New study on the growing Muslim travel indicated a staggering $22 billion worth Muslim business travel segment. It is further projected to reach $22 billion by 2020, representing 10% of the expected 168 million Muslim travelers in 2020 who will spend over $220 billion.
‘Muslim Business travel is a niche market on its own which is only set to grow bigger. The travel industry can reflect positively on the discoveries on insights and the trends related to business travel which bode well for its immediate future. It should also be recognized that improving the experience of this segment from improved digital strategies, catering for their faith-based needs and personalized digital services, such as superior Wi-Fi connections, can be key to capitalizing on this market,’ said Fazal Bahardeen, CEO of CrescentRating & HalalTrip.
The first study investigated on a segment level by Crescentrating and MasteredCard revealed insights of behavior and preferences of Muslim business travelers across the world including Asia Pacific, Africa, Europe and the US. In addition, examining the travel trends and attitudes of a sub-segment of the growing Muslim travel market, including airlines, airports, hotels and travel agents with a greater understanding of how best to market and cater to the needs of Muslim business travelers.
The report is based on an online survey and interviews conducted with 250 frequent Muslim business travelers from across the world including Malaysia, Singapore, US, South Africa, Qatar, Sri Lanka, UK, India, Canada, Australia, Germany, Denmark and Pakistan.
The study further reported that the key reasons for business travel was to attend conferences or exhibitions (57%), to meet clients (45%) or potential clients (44%), with an average duration of stay between 3 to 4 days. Asia and Europe are the two leading regions in the world for attracting Muslim visitors – demonstrating 87% of the entire market.
The significance of digital strategies were the core ingredients when planning business travel. This includes 88% on online research, 44% advice and information from family and friends, and more than 1 in 2 reserve their own flights and hotels rather than relying on their company or travel agents. The research also revealed that 38% of Muslim business travelers spent about $2,000 to $5,000 per trip and 44% spending less than $2,000.

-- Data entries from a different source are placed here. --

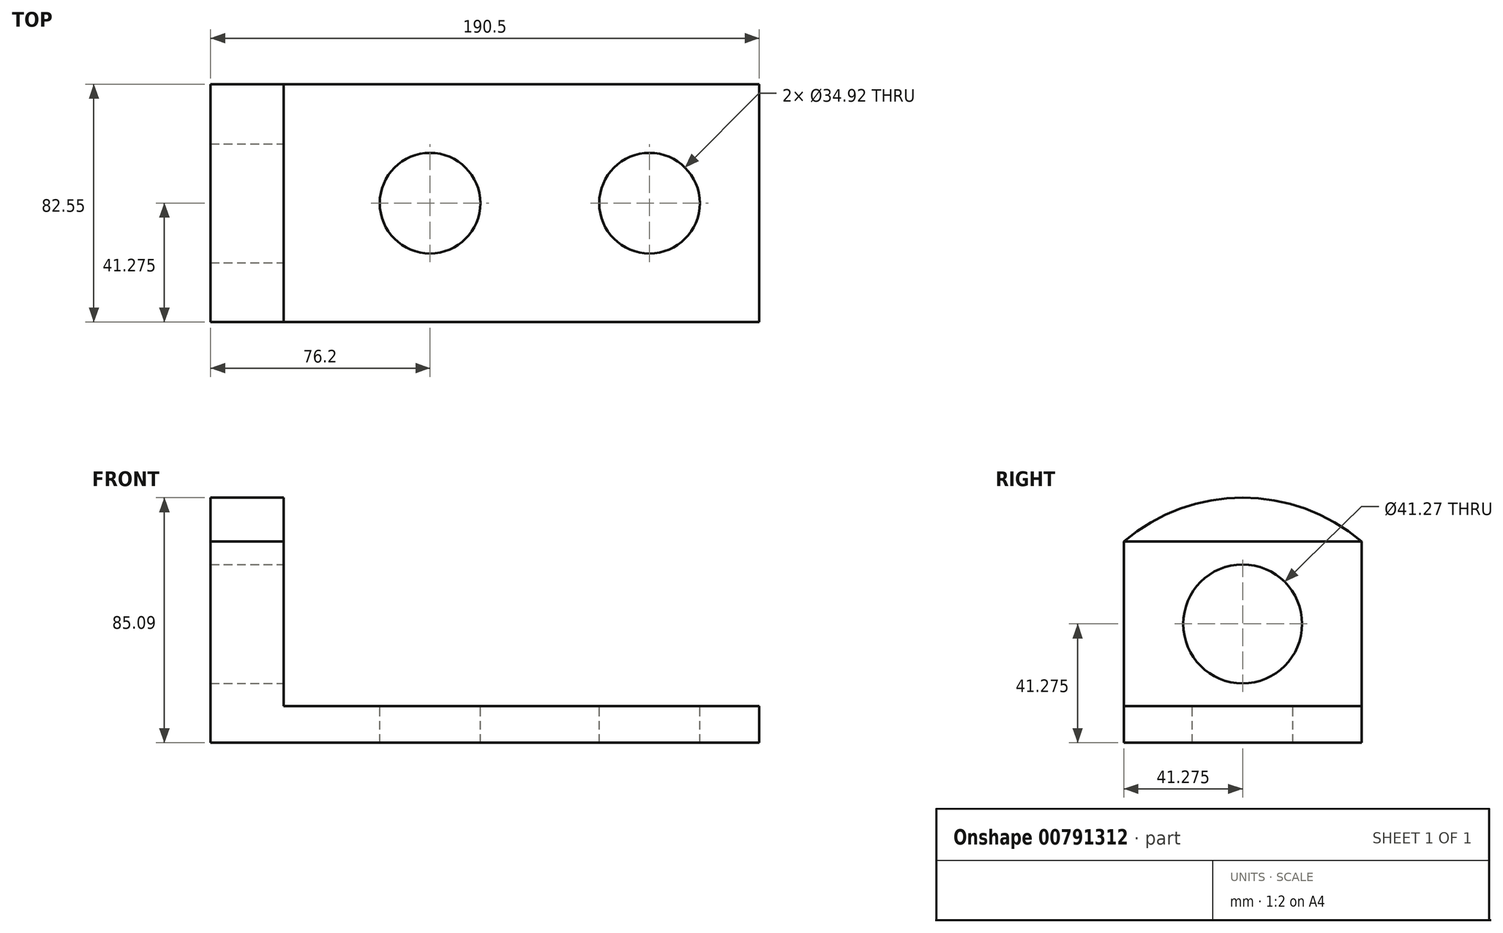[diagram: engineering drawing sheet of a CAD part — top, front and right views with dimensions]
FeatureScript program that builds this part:
annotation { "Feature Type Name" : "Feature", "Feature Type Description" : "" }
export const myFeature = defineFeature(function(context is Context, id is Id, definition is map)
    precondition{}
    {
        {
            var Q0;
            Q0=qCreatedBy(makeId("Front.planeOp"),FACE);
            var sketch = newSketch(context, id + "F0", { "sketchPlane" : qUnion([Q0])});
            skLineSegment(sketch, "E0", {"start": v(0, 0) * mm, "end": v(190.5, 0) * mm});
            skLineSegment(sketch, "E1", {"start": v(190.5, 0) * mm, "end": v(190.5, 12.7) * mm});
            skLineSegment(sketch, "E2", {"start": v(190.5, 12.7) * mm, "end": v(0, 12.7) * mm});
            skLineSegment(sketch, "E3", {"start": v(0, 12.7) * mm, "end": v(0, 0) * mm});
            skSolve(sketch);
        }
        {
            var Q0;
            Q0=makeQuery(id+"F0.imprint","IMPRINT",FACE,{"disambiguationData":[TD([[makeQuery(id+"F0.imprint","IMPRINT",EDGE,{"derivedFrom":sQuery(id+"F0.wireOp",EDGE,"E0")}),1.0]])]});
            extrude(context, id + "F1", {"entities" : qUnion([Q0]), "depth" : 82.55 * mm, "offsetDistance" : 25.4 * mm});
        }
        {
            var Q0;
            Q0=makeQuery(id+"F1.opExtrude","SWEPT_FACE",FACE,{"disambiguationData":[OSD([sQuery(id+"F0.wireOp",EDGE,"E2")])]});
            var sketch = newSketch(context, id + "F2", { "sketchPlane" : qUnion([Q0])});
            skLineSegment(sketch, "E4", {"start": v(0, 0) * mm, "end": v(25.4, 0) * mm});
            skLineSegment(sketch, "E5", {"start": v(25.4, 0) * mm, "end": v(25.4, -82.55) * mm});
            skLineSegment(sketch, "E6", {"start": v(25.4, -82.55) * mm, "end": v(0, -82.55) * mm});
            skLineSegment(sketch, "E7", {"start": v(0, -82.55) * mm, "end": v(0, 0) * mm});
            skSolve(sketch);
        }
        {
            var Q0;
            Q0=makeQuery(id+"F2.imprint","IMPRINT",FACE,{"disambiguationData":[TD([[makeQuery(id+"F2.imprint","IMPRINT",EDGE,{"derivedFrom":sQuery(id+"F2.wireOp",EDGE,"E4")}),1.0]])]});
            extrude(context, id + "F3", {"entities" : qUnion([Q0]), "operationType" : NewBodyOperationType.ADD, "depth" : 57.15 * mm, "offsetDistance" : 25.4 * mm});
        }
        {
            var Q0;
            Q0=makeQuery(id+"F3.opExtrude","SWEPT_FACE",FACE,{"disambiguationData":[OSD([sQuery(id+"F2.wireOp",EDGE,"E5")])]});
            var sketch = newSketch(context, id + "F4", { "sketchPlane" : qUnion([Q0])});
            skArc(sketch, "E8", {"start": v(0, 69.85) * mm, "mid": v(-41.27, 85.1) * mm, "end": v(-82.55, 69.85) * mm});
            skSolve(sketch);
        }
        {
            var Q0;
            Q0=makeQuery(id+"F4.imprint","IMPRINT",FACE,{"disambiguationData":[TD([[makeQuery(id+"F4.imprint","IMPRINT",EDGE,{"derivedFrom":sQuery(id+"F4.wireOp",EDGE,"E8")}),1.0]])]});
            extrude(context, id + "F5", {"entities" : qUnion([Q0]), "oppositeDirection" : true, "depth" : 25.4 * mm, "offsetDistance" : 25.4 * mm});
        }
        {
            var Q0;
            Q0=makeQuery(id+"F3.opExtrude","SWEPT_FACE",FACE,{"disambiguationData":[OSD([sQuery(id+"F2.wireOp",EDGE,"E5")])]});
            var sketch = newSketch(context, id + "F6", { "sketchPlane" : qUnion([Q0])});
            skLineSegment(sketch, "E9", {"start": v(-82.55, 41.28) * mm, "end": v(0, 41.28) * mm, "construction": true});
            skCircle(sketch, "E10", {"center": v(-41.28, 41.28) * mm, "radius": 20.64 * mm});
            skSolve(sketch);
        }
        {
            var Q0;
            Q0=makeQuery(id+"F6.imprint","IMPRINT",FACE,{"disambiguationData":[TD([[makeQuery(id+"F6.imprint","IMPRINT",EDGE,{"derivedFrom":sQuery(id+"F6.wireOp",EDGE,"E10")}),1.0]])]});
            extrude(context, id + "F7", {"entities" : qUnion([Q0]), "operationType" : NewBodyOperationType.REMOVE, "endBound" : BoundingType.UP_TO_NEXT, "oppositeDirection" : true, "depth" : 25.4 * mm, "offsetDistance" : 25.4 * mm});
        }
        {
            var Q0;
            Q0=makeQuery(id+"F1.opExtrude","SWEPT_FACE",FACE,{"disambiguationData":[OSD([sQuery(id+"F0.wireOp",EDGE,"E2")])]});
            var sketch = newSketch(context, id + "F8", { "sketchPlane" : qUnion([Q0])});
            skLineSegment(sketch, "E11", {"start": v(190.5, -41.28) * mm, "end": v(25.4, -41.28) * mm, "construction": true});
            skLineSegment(sketch, "E12", {"start": v(190.5, -41.28) * mm, "end": v(152.4, -41.28) * mm, "construction": true});
            skLineSegment(sketch, "E13", {"start": v(152.4, -41.28) * mm, "end": v(76.2, -41.28) * mm, "construction": true});
            skCircle(sketch, "E14", {"center": v(76.2, -41.28) * mm, "radius": 17.46 * mm});
            skCircle(sketch, "E15", {"center": v(152.4, -41.28) * mm, "radius": 17.46 * mm});
            skSolve(sketch);
        }
        {
            var Q0;
            Q0=makeQuery(id+"F8.imprint","IMPRINT",FACE,{"disambiguationData":[TD([[makeQuery(id+"F8.imprint","IMPRINT",EDGE,{"derivedFrom":sQuery(id+"F8.wireOp",EDGE,"E14")}),1.0]])]});
            var Q1;
            Q1=makeQuery(id+"F8.imprint","IMPRINT",FACE,{"disambiguationData":[TD([[makeQuery(id+"F8.imprint","IMPRINT",EDGE,{"derivedFrom":sQuery(id+"F8.wireOp",EDGE,"E15")}),1.0]])]});
            extrude(context, id + "F9", {"entities" : qUnion([Q0, Q1]), "operationType" : NewBodyOperationType.REMOVE, "endBound" : BoundingType.UP_TO_NEXT, "oppositeDirection" : true, "depth" : 25.4 * mm, "offsetDistance" : 25.4 * mm});
        }
    });
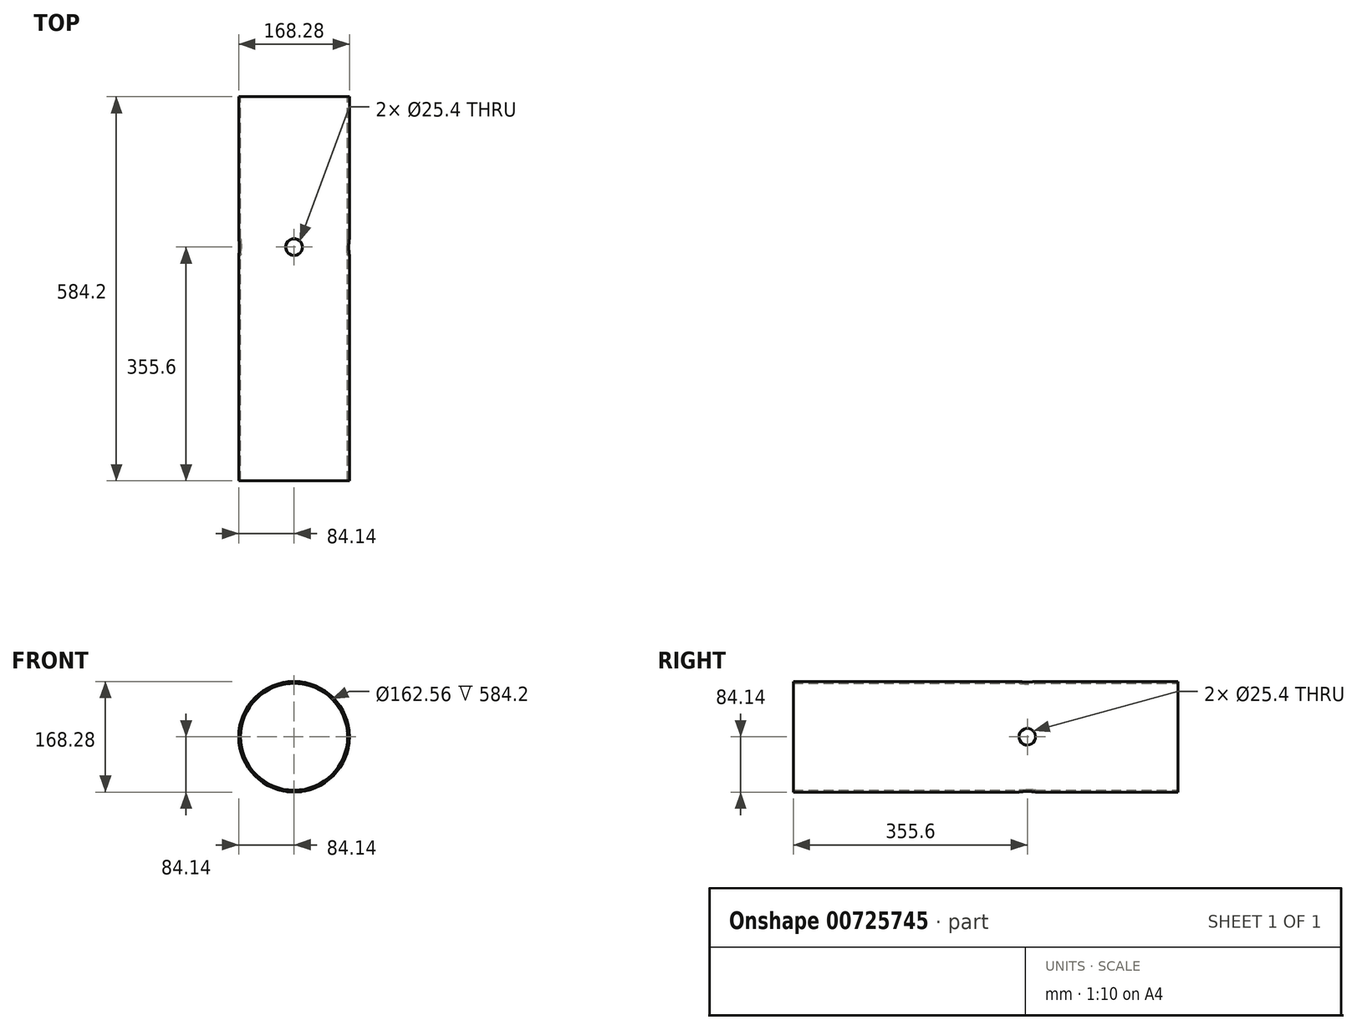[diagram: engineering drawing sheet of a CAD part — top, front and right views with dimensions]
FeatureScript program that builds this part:
annotation { "Feature Type Name" : "Feature", "Feature Type Description" : "" }
export const myFeature = defineFeature(function(context is Context, id is Id, definition is map)
    precondition{}
    {
        {
            var Q0;
            Q0=qCreatedBy(makeId("Front.planeOp"),FACE);
            var sketch = newSketch(context, id + "F0", { "sketchPlane" : qUnion([Q0])});
            skCircle(sketch, "E0", {"center": v(0, 0) * mm, "radius": 81.28 * mm});
            skCircle(sketch, "E1", {"center": v(0, 0) * mm, "radius": 84.14 * mm});
            skSolve(sketch);
        }
        {
            var Q0;
            Q0=makeQuery(id+"F0.imprint","IMPRINT",FACE,{"disambiguationData":[TD([[makeQuery(id+"F0.imprint","IMPRINT",EDGE,{"derivedFrom":sQuery(id+"F0.wireOp",EDGE,"E0")}),-1.0]])]});
            extrude(context, id + "F1", {"entities" : qUnion([Q0]), "depth" : 457.2 * mm, "offsetDistance" : 25.4 * mm});
        }
        {
            var Q0;
            Q0=qCreatedBy(makeId("Right.planeOp"),FACE);
            var sketch = newSketch(context, id + "F2", { "sketchPlane" : qUnion([Q0])});
            skCircle(sketch, "E2", {"center": v(-228.6, 0) * mm, "radius": 12.7 * mm});
            skSolve(sketch);
        }
        {
            var Q0;
            Q0 = qSketchRegion(id + "F2", true);
            extrude(context, id + "F3", {"entities" : qUnion([Q0]), "operationType" : NewBodyOperationType.REMOVE, "endBound" : BoundingType.SYMMETRIC, "oppositeDirection" : true, "depth" : 254 * mm, "offsetDistance" : 25.4 * mm});
        }
        {
            var Q0;
            Q0=qCreatedBy(makeId("Top.planeOp"),FACE);
            var sketch = newSketch(context, id + "F4", { "sketchPlane" : qUnion([Q0])});
            skCircle(sketch, "E3", {"center": v(0, -228.6) * mm, "radius": 12.7 * mm});
            skSolve(sketch);
        }
        {
            var Q0;
            Q0 = qSketchRegion(id + "F4", true);
            extrude(context, id + "F5", {"entities" : qUnion([Q0]), "operationType" : NewBodyOperationType.REMOVE, "endBound" : BoundingType.SYMMETRIC, "depth" : 254 * mm, "offsetDistance" : 25.4 * mm});
        }
        {
            var Q0;
            Q0=makeQuery(id+"F1.opExtrude","CAP_FACE",FACE,{"disambiguationData":[OSD([sQuery(id+"F0.wireOp",EDGE,"E0"),sQuery(id+"F0.wireOp",EDGE,"E1")])],"isStart":false});
            var sketch = newSketch(context, id + "F6", { "sketchPlane" : qUnion([Q0])});
            skCircle(sketch, "E4", {"center": v(0, 0) * mm, "radius": 81.28 * mm});
            skCircle(sketch, "E5", {"center": v(0, 0) * mm, "radius": 84.14 * mm});
            skSolve(sketch);
        }
        {
            var Q0;
            Q0 = qSketchRegion(id + "F6", true);
            extrude(context, id + "F7", {"entities" : qUnion([Q0]), "operationType" : NewBodyOperationType.ADD, "depth" : 127 * mm, "offsetDistance" : 25.4 * mm});
        }
    });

‘The Muslim business travel market is expected to continue to expand over the next couple of years, alongside the growth of emerging economies such as Indonesia and Malaysia. In an effort to cater to this increasingly important segment, businesses and destinations are adapting their products and services to better suit their needs and preferences. Industry players looking to tap into this market for the first time will benefit from the insights gathered from the new Mastercard-CrescentRating Muslim Business Traveler Insights,’ said Aisha Islam, Vice President, Consumer Products, South East Asia, Mastercard.
The ‘must-have’ list of amenities and services include the availability of prayer facilities (78%), halal dining options (71%) and Wi-Fi (67%) at airports. Likewise, availability of Halal food and airfare emerged as the most important considerations when making airline reservations. Over 70% of the respondents avoid travel in the month of Ramadan, an indication for the travel industry to align marketing strategies to cater to this segment’s preferences.